It’s been a long time since the Edmonton Oilers have lived up to their name and struck pay dirt as a franchise. 16 games into the 2016/17 season Edmonton is gushing forth with their best start in 5 years—leading the Pacific Division (albeit by a narrow margin against San Jose and Anaheim). Throughout this decade the Oilers were always finishing last, winning the NHL draft lottery and drafting number ones like Taylor Hall, Ryan Nugent-Hopkins, and Nail Yakupov without achieving any decisive results before finally finding the right franchise player in Connor McDavid.
Edmonton wasn’t merely content to play musical chairs with their number draft picks they were also doing the same with their head coaches: going from the late Pat Quinn to Tom Renney to Ralph Krueger to Dallas Eakins to Todd Nelson before finally finding the right man to coach the team in Todd McLellan. And even general managers too: from Steve Tambellini to Craig MacTavish before finally finding the right man to manage the team in Pete Chiarelli.
Now the circle game has ended and the Oilers are making progress towards restoring a once proud dynasty into winners and playoff contenders again. The resurrection begins with wunderkind Connor McDavid. Fully recovered from the injuries that cost him half of his rookie season, McDavid is justifying all the superlatives that adorn him: shooting; scoring; setting up line-mates Jordan Eberle and Patrick Maroon; playing solid two-way hockey, McDavid makes all things possible. His success becomes the Oilers success. As long as Connor McDavid remains healthy then Edmonton has a shot at ending its ten year streak of failing to make the playoffs.
But it’s not just offense that fuels the Oilers resurgence it’s a commitment to defensive play. Pete Chiarelli’s acquisitions of Milan Lucic, Benoit Pouliot, and Adam Larsson have bolstered the Edmonton defense significantly. Lucic and Pouliot are solid defensive forwards who provide experience and maturity both on and off the ice. Adam Larsson (who came to Edmonton in exchange for Taylor Hall) anchors the Oiler blue-line corps with his hitting and shot-blocking. Thanks to these men the Oilers have the fourth best penalty-killing unit in the NHL.

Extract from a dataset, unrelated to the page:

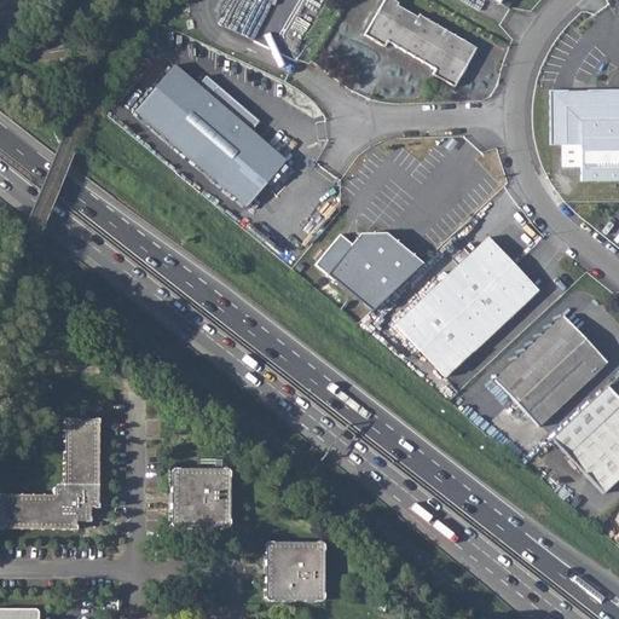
[(398,3),(392,0),(382,0),(377,10),(380,11),(379,15),(376,13),(363,35),(383,47),(386,42),(387,42),(428,67),(428,65),(434,70),(432,74),(452,87),(460,75),(456,73),(461,67),(463,69),(475,48),(418,15),(416,17),(397,6),(398,3)]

Goalie Cam Talbot is also providing Edmonton with solid, dependable goal-tending in a long, long while.
For Oilers head coach Todd McLellan this is a welcome return to familiar territory after losing 7 points off his career value (according to my rating system) last season when Edmonton finished last in the Pacific Division; all the while struggling to banish the acceptance of defeat and futility in the locker room. There were tense moments in the Oilers locker room with McLellan vowing to move players in order to get the winning attitude he wanted and during the off-season moves were made and the culture of losing and failure is slowly being banished.
McLellan has improved the Oilers offense from 27th to 10th in the NHL; their defense from 27th to 20th. But it’s their penalty-killing unit which has seen the greatest improvement; going from 18th to 4th in the NHL.
Ironically and interestingly their power-play offense has improved only gradually from 22nd to only 20th. I say ironically and interestingly because Todd McLellan has always emphasized (and gotten for the most part) solid results from his power-play units when he was coaching at San Jose.
Still, it is early in the season and the question that dogs Edmonton is whether they can maintain their competitiveness and remain in playoff competition. The Oilers have youth and talent but lack depth especially on the defensive end. When the trade deadline comes up on February 28, 2017, and Edmonton still remains a factor in the Pacific Division race, then it becomes incumbent on Oilers GM Pete Chiarelli (prolific trader par excellence) to augment the Oilers blue-line corps and, also, their power-play unit by making some trades.
It’s nice to see new teams in early playoff contention. It restores faith and hope in the eyes of a tired hockey fan who glories in the cult of the new.